Задания:
[1] Ответьте на вопросы по тексту о Трое VI:
(a) К какому заключению пришлось бы прийти, если нападения не было, но сохранить веру в эпическое предание хочется?
(b) С кого, согласно тексту, начинается ряд тех, кто подозревал такой исход?
(c) Как Шлиман называл свой шестой город?
[2] Продолжите текст о Трое VI, начав сразу после его последнего предложения.

===== Исходный отрывок

Такой вывод, конечно, умозрителен — вполне возможно, что при сильном землетрясении, если оно произошло, например, ночью или во время молитвы, как это случилось в наше время на Ближнем Востоке, все люди погибли. Но была ли Троя VI, ослабленная и искалеченная землетрясением, атакована и разграблена? Если да, то есть объяснение необычной трансформации общества после землетрясения. Если такого нападения не было, значит, не осталось археологических свидетельств Троянской войны, и, пожелай мы сохранить веру в эпическое предание, нам пришлось бы прийти к заключению, что греки, атаковав Трою, взять ее не смогли. Как и подозревали многие, начиная с Лешевалье.

Удалось ли археологам найти на Гиссарлыке хоть какие-то свидетельства микенского нападения на Трою VI? Объединив данные, полученные Блегеном, Дёрпфельдом и Шлиманом (который, конечно, понятия не имел, что его шестой, или «Лидийский», город был современником Микен), становится возможным найти определенную поддержку такой идее.

==========
===== Фрагменты данных

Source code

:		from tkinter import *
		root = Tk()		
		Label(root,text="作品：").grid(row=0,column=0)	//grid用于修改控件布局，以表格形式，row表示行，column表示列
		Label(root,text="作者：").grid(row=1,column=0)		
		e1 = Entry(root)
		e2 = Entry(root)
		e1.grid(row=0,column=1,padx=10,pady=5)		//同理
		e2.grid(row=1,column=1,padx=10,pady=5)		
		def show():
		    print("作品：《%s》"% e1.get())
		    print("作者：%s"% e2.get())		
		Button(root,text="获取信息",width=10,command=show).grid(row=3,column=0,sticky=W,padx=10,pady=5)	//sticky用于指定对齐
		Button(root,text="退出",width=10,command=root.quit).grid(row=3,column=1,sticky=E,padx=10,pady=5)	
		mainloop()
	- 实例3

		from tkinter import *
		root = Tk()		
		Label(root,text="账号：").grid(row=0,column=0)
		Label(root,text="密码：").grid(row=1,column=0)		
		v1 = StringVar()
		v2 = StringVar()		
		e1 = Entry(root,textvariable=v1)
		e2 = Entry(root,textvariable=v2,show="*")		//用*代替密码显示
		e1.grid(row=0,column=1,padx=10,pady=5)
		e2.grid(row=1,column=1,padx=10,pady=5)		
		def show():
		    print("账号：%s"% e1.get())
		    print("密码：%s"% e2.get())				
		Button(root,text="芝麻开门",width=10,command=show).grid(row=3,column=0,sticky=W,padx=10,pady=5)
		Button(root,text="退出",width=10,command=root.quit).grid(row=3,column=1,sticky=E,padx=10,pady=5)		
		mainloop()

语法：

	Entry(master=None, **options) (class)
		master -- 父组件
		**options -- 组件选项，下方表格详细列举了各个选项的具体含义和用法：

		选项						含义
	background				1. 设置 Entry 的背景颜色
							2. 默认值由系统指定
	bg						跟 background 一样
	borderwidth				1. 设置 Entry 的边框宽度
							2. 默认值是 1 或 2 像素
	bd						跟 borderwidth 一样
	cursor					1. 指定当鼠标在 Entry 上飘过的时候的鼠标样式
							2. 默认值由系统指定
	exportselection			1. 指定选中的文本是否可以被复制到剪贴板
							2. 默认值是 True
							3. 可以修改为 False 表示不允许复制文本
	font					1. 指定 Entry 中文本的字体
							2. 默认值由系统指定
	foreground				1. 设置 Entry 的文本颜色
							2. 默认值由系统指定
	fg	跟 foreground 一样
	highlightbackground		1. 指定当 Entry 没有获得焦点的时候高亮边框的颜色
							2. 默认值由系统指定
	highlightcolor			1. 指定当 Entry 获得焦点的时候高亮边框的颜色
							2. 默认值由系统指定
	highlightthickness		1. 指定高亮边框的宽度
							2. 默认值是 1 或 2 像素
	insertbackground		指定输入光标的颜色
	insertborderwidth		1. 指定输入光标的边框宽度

==========
===== Фрагменты данных

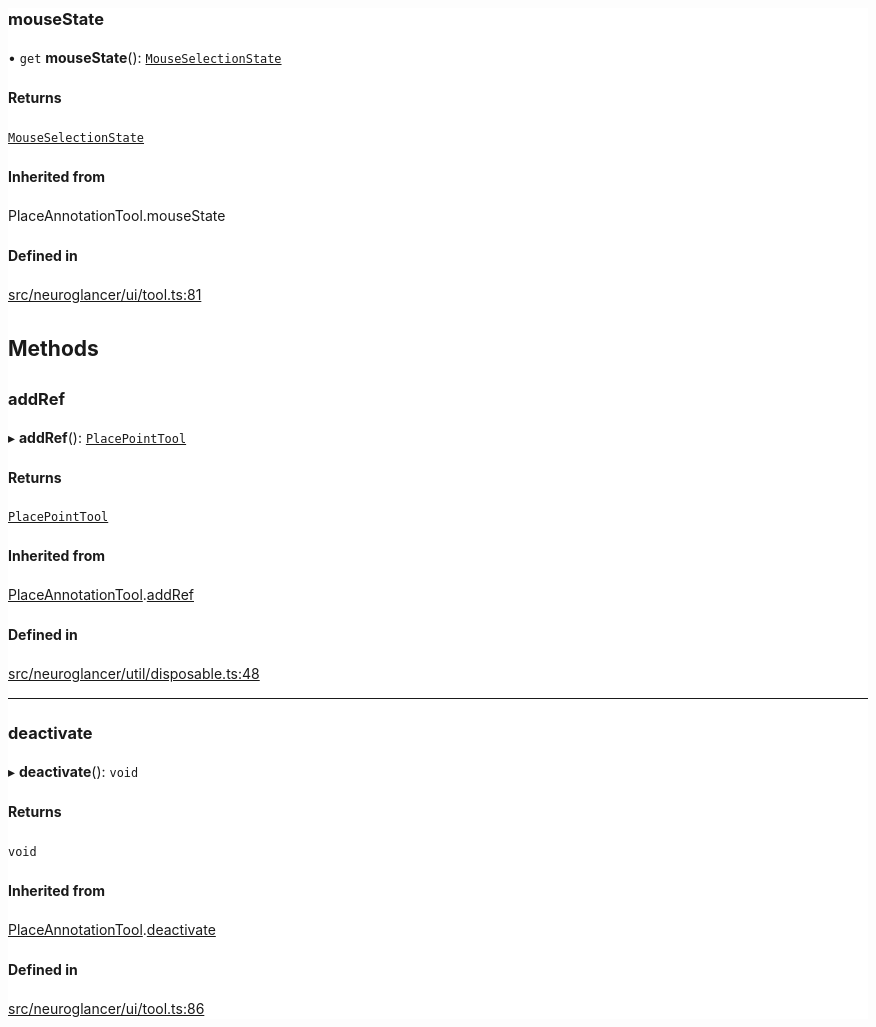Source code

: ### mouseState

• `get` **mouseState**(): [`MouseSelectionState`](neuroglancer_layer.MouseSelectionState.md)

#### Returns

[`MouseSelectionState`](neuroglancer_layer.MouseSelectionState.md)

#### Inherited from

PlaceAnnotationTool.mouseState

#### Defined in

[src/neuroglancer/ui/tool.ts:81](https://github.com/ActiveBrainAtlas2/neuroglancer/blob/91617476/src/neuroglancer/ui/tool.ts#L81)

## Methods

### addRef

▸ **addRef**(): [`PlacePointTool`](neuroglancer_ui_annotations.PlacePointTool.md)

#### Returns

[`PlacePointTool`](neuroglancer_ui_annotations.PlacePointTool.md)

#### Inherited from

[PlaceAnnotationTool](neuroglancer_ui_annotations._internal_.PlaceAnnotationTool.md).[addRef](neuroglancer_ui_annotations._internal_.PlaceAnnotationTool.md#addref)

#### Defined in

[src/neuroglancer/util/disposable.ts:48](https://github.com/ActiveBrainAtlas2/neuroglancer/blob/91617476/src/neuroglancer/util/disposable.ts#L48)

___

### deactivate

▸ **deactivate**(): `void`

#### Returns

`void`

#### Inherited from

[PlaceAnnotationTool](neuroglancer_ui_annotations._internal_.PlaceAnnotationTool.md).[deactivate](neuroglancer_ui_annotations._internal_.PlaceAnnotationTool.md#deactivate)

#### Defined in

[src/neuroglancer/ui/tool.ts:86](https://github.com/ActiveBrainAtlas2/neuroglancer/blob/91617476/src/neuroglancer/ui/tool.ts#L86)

==========

Ответы к упражнению:
[1]
(a) Что греки, атаковав Трою, взять её не смогли.
(b) С Лешевалье.
(c) «Лидийским».

[2]
Во-первых, есть надежные доказательства, что Троя VI полностью выгорела. Блеген в своем итоговом отчете сказал об этом мимоходом, но отчет Дёрпфельда не оставляет никаких сомнений: «Цитадель была полностью уничтожена действиями противника, — писал он в 1902 г. — Мы различили во многих местах следы сильного пожара». (Курсив мой.) И добавляет, что обрушение верхних частей стен и ворот едва ли можно объяснить действием только огня или землетрясения. Вначале Блеген пренебрег этими пожарищами в своем отчете, хотя и отметил толстые черные обугленные отложения по всей глубине слоя «землетрясения», но в интервью, опубликованном в 1963 г., он подтвердил: «Троя VI была сожжена, в этом нет никаких сомнений». Люди были убиты: на улице, к западу от «дома с колоннами», Блеген нашел человеческий череп.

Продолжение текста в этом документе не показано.